This Historic Day In Music: June 20,1937, The Vitagraph/Warner Brothers Exchange Building, 508 Park Avenue, Dallas, Texas

Even though it was a typically hot middle-of-June Texas afternoon and even though the “recording studio” was a third-floor room in a warehouse/office building in downtown Dallas, Robert Johnson had the most productive day of recording in his career.

Johnson cut seventeen sides during this, his fifth recording session for the American Record Corporation. Those seventeen sides included master discs of ten songs and a nearly-identical, alternate-take “safety” disc each of seven of those songs.

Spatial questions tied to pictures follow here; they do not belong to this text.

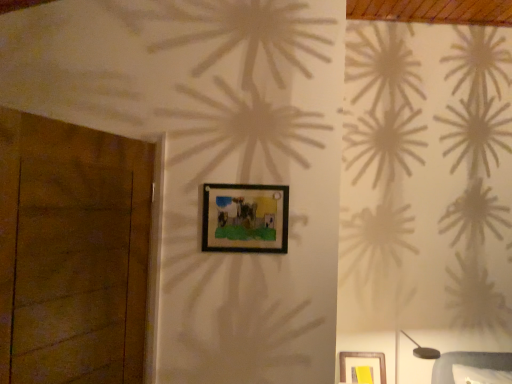
Question: Is metallic gray table lamp at lower right in contact with brown wooden door at left?

Choices:
 (A) no
 (B) yes

Answer: (A)

Question: Is metallic gray table lamp at lower right in front of brown wooden door at left?

Choices:
 (A) yes
 (B) no

Answer: (B)

Question: Can you confirm if metallic gray table lamp at lower right is taller than brown wooden door at left?

Choices:
 (A) no
 (B) yes

Answer: (A)

Question: Can you confirm if metallic gray table lamp at lower right is shorter than brown wooden door at left?

Choices:
 (A) yes
 (B) no

Answer: (A)

Question: Is metallic gray table lamp at lower right positioned with its back to brown wooden door at left?

Choices:
 (A) yes
 (B) no

Answer: (B)

Question: From the image's perspective, is black matte picture frame at center positioned above or below brown wooden door at left?

Choices:
 (A) below
 (B) above

Answer: (B)

Question: From a real-world perspective, is black matte picture frame at center positioned above or below brown wooden door at left?

Choices:
 (A) above
 (B) below

Answer: (A)

Question: Is point (274, 228) closer or farther from the camera than point (87, 266)?

Choices:
 (A) farther
 (B) closer

Answer: (A)

Question: From their relative heights in the image, would you say black matte picture frame at center is taller or shorter than brown wooden door at left?

Choices:
 (A) tall
 (B) short

Answer: (B)

Question: Is black matte picture frame at center inside the boundaries of metallic gray table lamp at lower right, or outside?

Choices:
 (A) outside
 (B) inside

Answer: (A)

Question: Considering the positions of black matte picture frame at center and metallic gray table lamp at lower right in the image, is black matte picture frame at center bigger or smaller than metallic gray table lamp at lower right?

Choices:
 (A) big
 (B) small

Answer: (B)

Question: From the image's perspective, relative to metallic gray table lamp at lower right, is black matte picture frame at center above or below?

Choices:
 (A) above
 (B) below

Answer: (A)

Question: Considering the positions of black matte picture frame at center and metallic gray table lamp at lower right in the image, is black matte picture frame at center taller or shorter than metallic gray table lamp at lower right?

Choices:
 (A) short
 (B) tall

Answer: (A)

Question: From the image's perspective, is metallic gray table lamp at lower right positioned above or below black matte picture frame at center?

Choices:
 (A) below
 (B) above

Answer: (A)

Question: Is metallic gray table lamp at lower right taller or shorter than black matte picture frame at center?

Choices:
 (A) tall
 (B) short

Answer: (A)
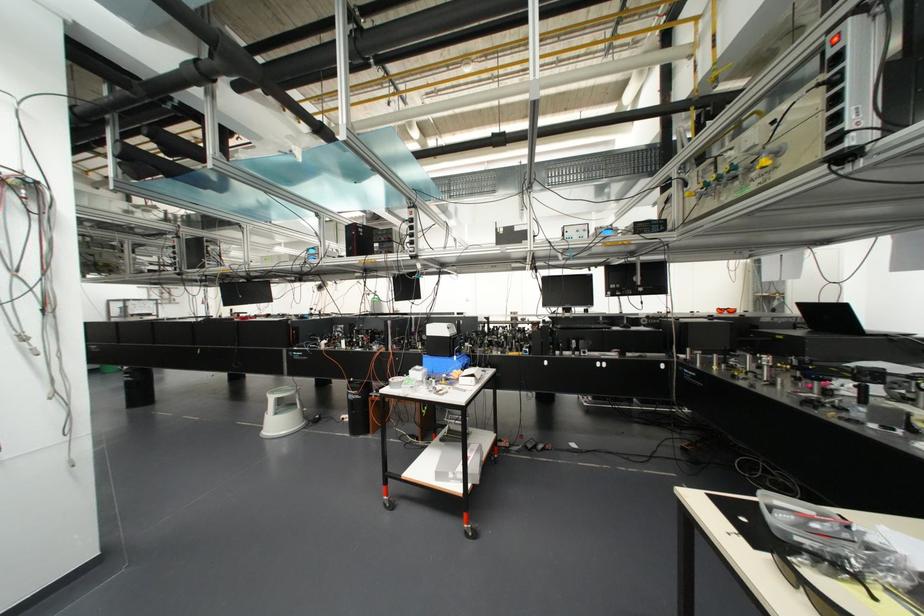
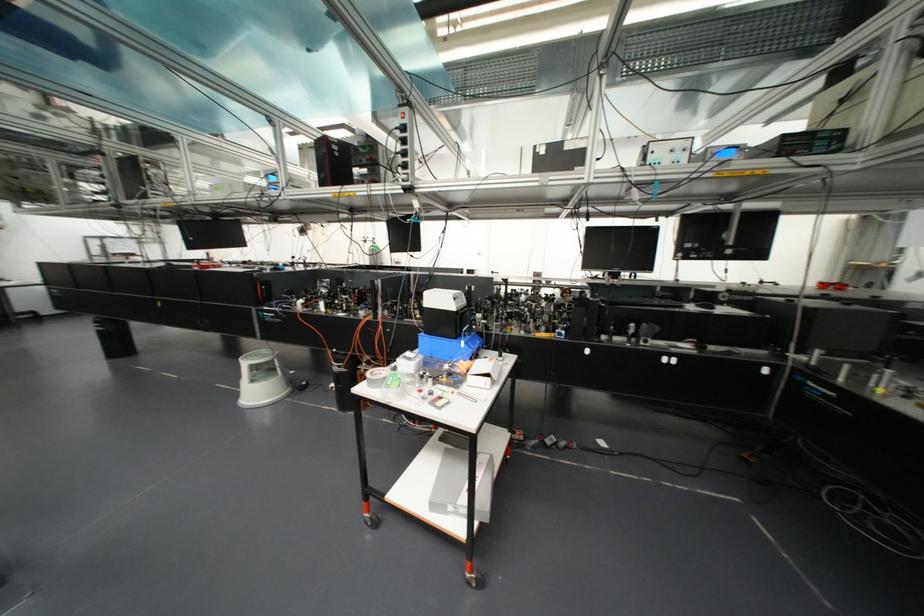
Find the pixel in the second image that matches (x=471, y=375) in the first image.

(487, 374)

His second most productive session was his first: Monday, November 23, 1936 in San Antonio, Texas, when he cut thirteen sides and eight different songs. (See my archived post of November 23, 2010 for more details on that historic day.)

The songs he recorded 75 years ago today (in the order he recorded them) were: “Hell Hound On My Trail,” “Little Queen of Spades,” “Malted Milk,” “Drunken Hearted Man,” “Me and the Devil Blues,” “Stop Breakin’ Down Blues,” “Traveling Riverside Blues,” “Honeymoon Blues,” “Love In Vain Blues” and “Milkcow’s Calf Blues.”

Of these ten songs, many have become standards in the repertoire of countless acoustic Blues musicians and electric Blues/Rock bands including Eric Clapton, The Rolling Stones and Keb ‘Mo, to name a very few. “Hell Hound On My Trail” and “Love In Vain Blues” were given special significance when the Rock & Roll Hall of Fame selected them for their list of 500 Songs That Shaped Rock & Roll. 

Here are those two songs. Please take a few minutes and listen to them both. (Got headphones?) These are the original 1937 recordings. Hearing is believing.

Robert Johnson’s recording session on June 20, 1937, in the Vitagraph/Warner Brothers Exchange Building, 508 Park Avenue, Dallas, Texas, was his last. He passed away under mysterious circumstances on August 16, 1938, near Greenwood, Mississippi.